Pearson's chi-squared test

Ho: p2 = p1 versus Ha: p2 != p1

`Study parameters:`

`alpha = 0.0500`

power = 0.8000

delta = 0.2000 (difference)

p1 = 0.6600

p2 = 0.8600

`Estimated sample sizes:`

`N = 142`

N per group = 71

The result of the power analysis tells us that we need to recruit 142 participants into the study in which we enroll 71 in the new program and rely on the remaining 71 as a control group.

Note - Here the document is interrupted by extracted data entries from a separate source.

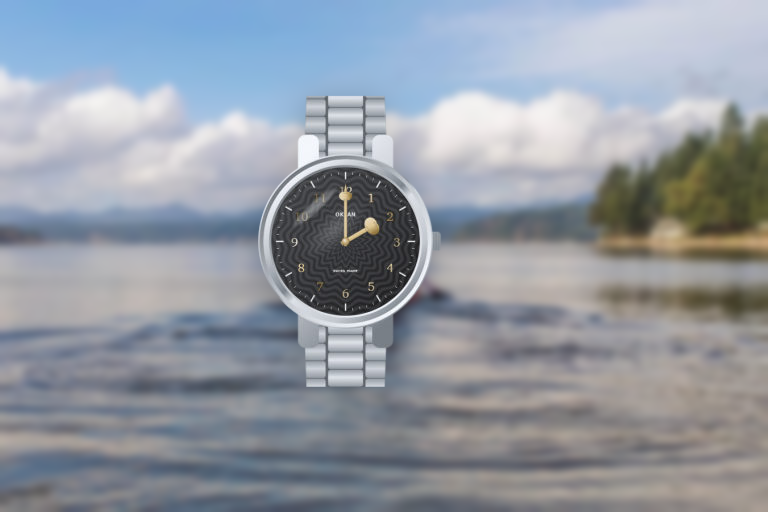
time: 2:00
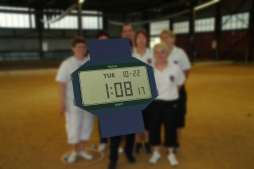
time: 1:08:17
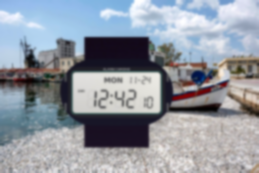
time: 12:42:10
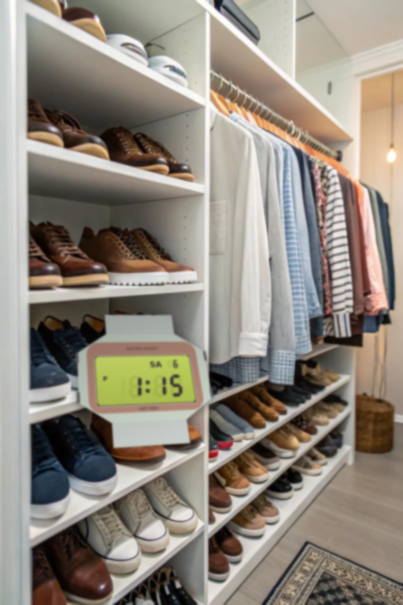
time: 1:15
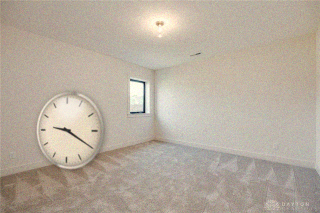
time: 9:20
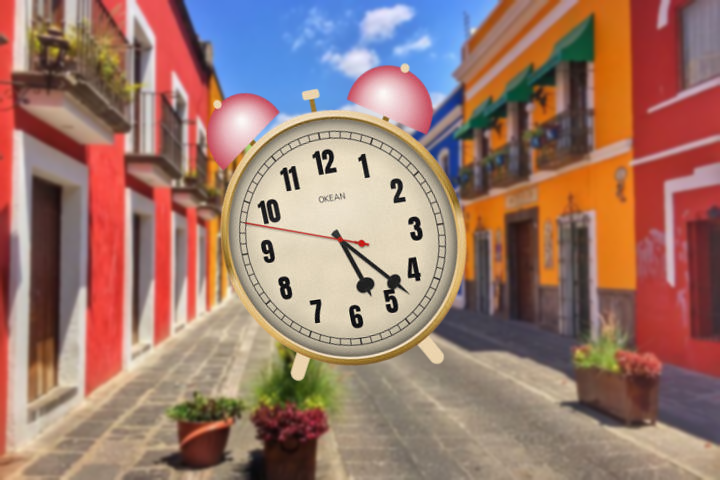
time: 5:22:48
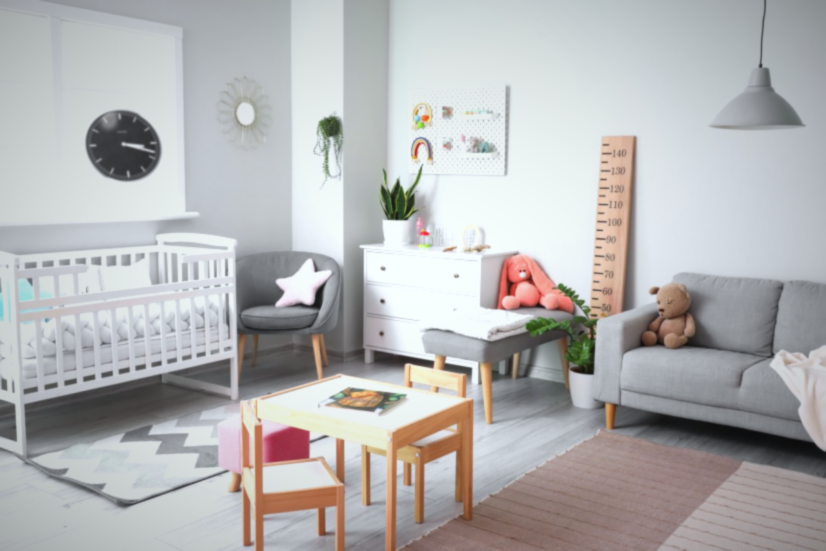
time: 3:18
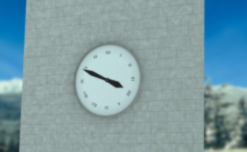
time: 3:49
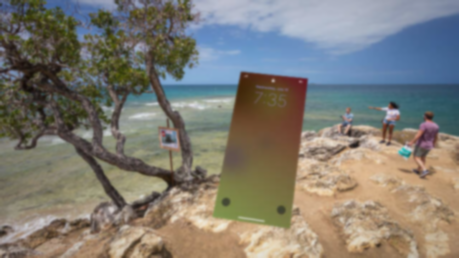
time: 7:35
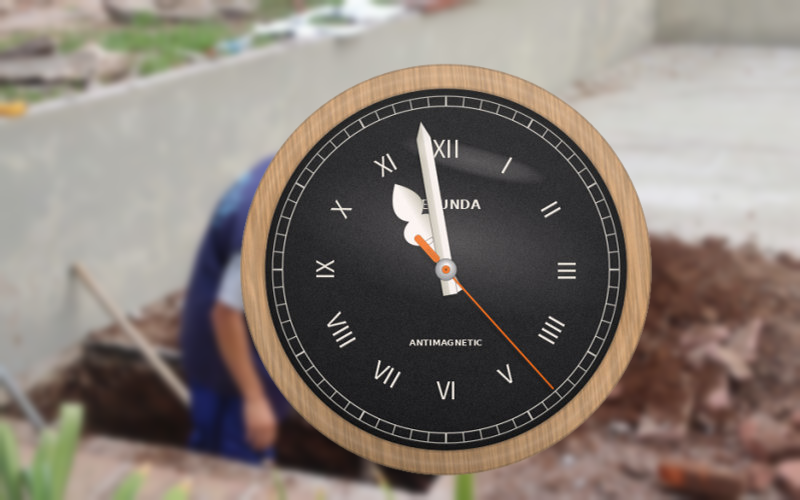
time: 10:58:23
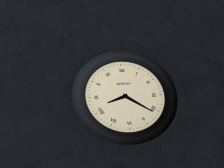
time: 8:21
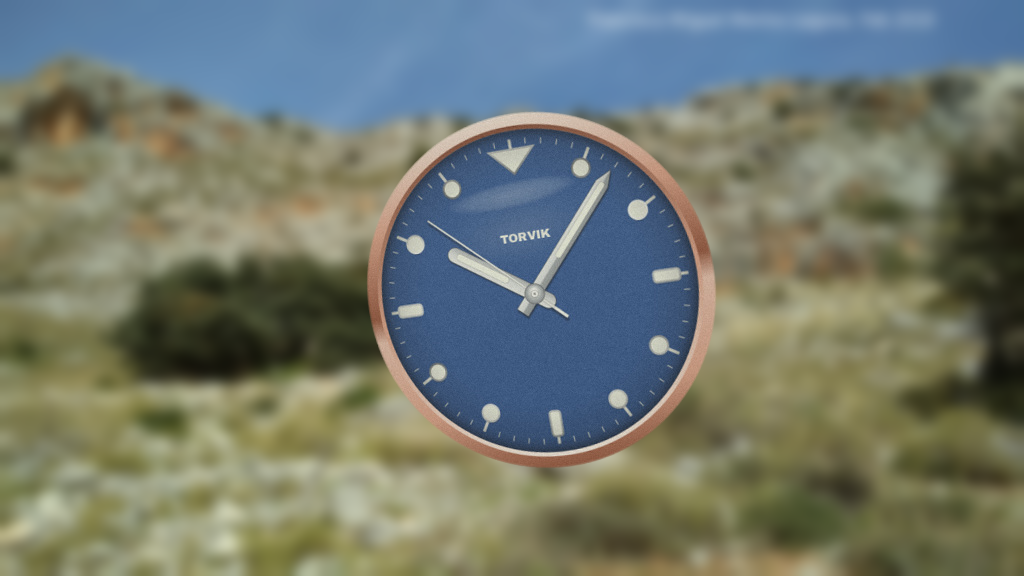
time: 10:06:52
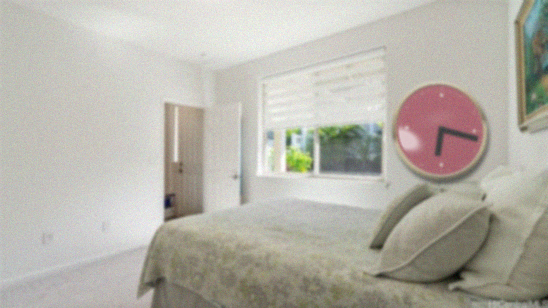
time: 6:17
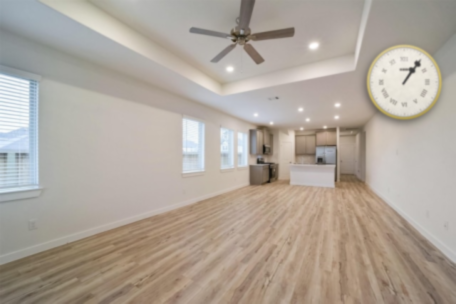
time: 1:06
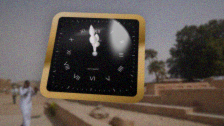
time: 11:58
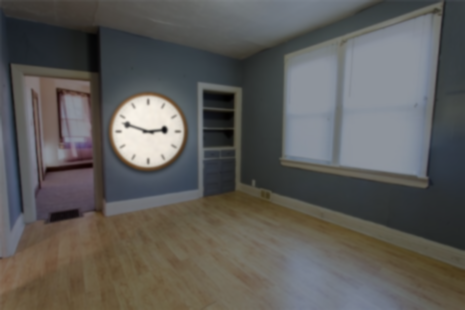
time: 2:48
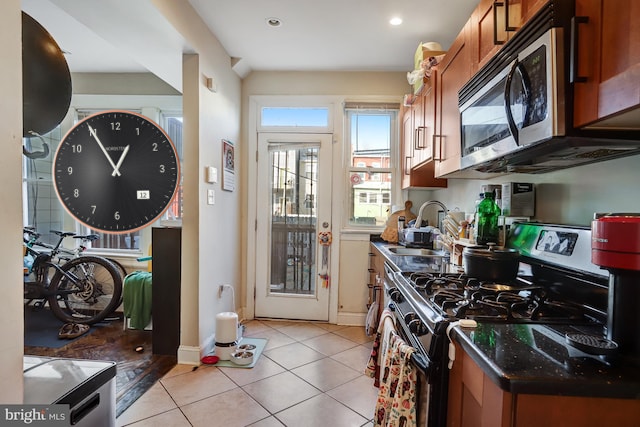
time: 12:55
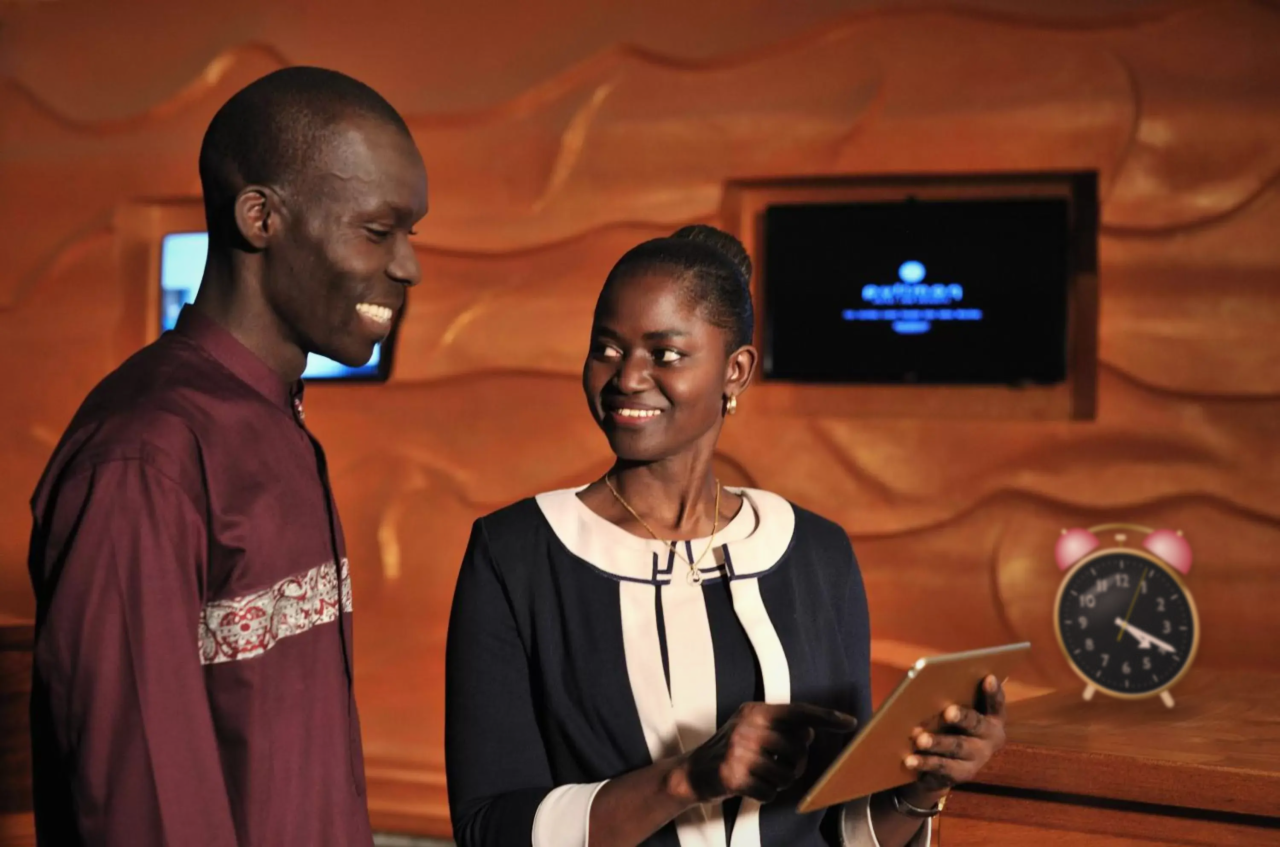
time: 4:19:04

Let us say we now want to relax the 0.8 assumption of the power of the test and allow 4 different values ranging from a low of 0.6 to a high of 0.9

`power twoproportions 0.66 0.86, power(0.6 0.7 0.8 0.9) alpha(0.05)`

`Performing iteration ...`

`Estimated sample sizes for a two-sample proportions test`

Pearson's chi-squared test

Ho: p2 = p1 versus Ha: p2 != p1

`+-----------------------------------------------------------------+`

| alpha power N N1 N2 delta p1 p2 |

|-----------------------------------------------------------------|

| .05 .6 90 45 45 .2 .66 .86 |

| .05 .7 112 56 56 .2 .66 .86 |

| .05 .8 142 71 71 .2 .66 .86 |

| .05 .9 188 94 94 .2 .66 .86 |

+-----------------------------------------------------------------+

The command gives us the sample size of the 4 different scenarios with a low of 90 participants to a high of 188. As expected, the higher the power of the test the larger the sample size that is required.

We can graph the above table using the below command:

`power twoproportions 0.66 0.86, power(0.6 0.7 0.8 0.9) alpha(0.05) graph`

In some cases, the sample size has been predetermined. For a variety of reasons which could eligibility into a program, financial, etc. the number of participants in a study is known and also fixed. In the above example assume the number of participants eligible for the innovative education program is 120. How much power can we detect from the given sample size and a number of different magnitude effects of the program? As a reminder, power of a test is the probability of making a correct decision (in order words to reject the null hypothesis) when the null hypothesis is actually false.

`power twoproportions 0.66 (0.71 0.76 0.81 0.86), n(120) alpha(0.05) graph`

In the above command, we fix sample size to 120 and suggest 4 different effect sizes each increasing by 5 percentage points from the initial 66% proportion of GED completion rates.

The resulting graph suggests low power with the highest being 73% for an effect of 20 percentage points increase in the proportion of GED completion rate. This is not surprising given that the first command gave us a required 142 participants to get the same effect with a power of 80%. With less number of participants, we expect lower power.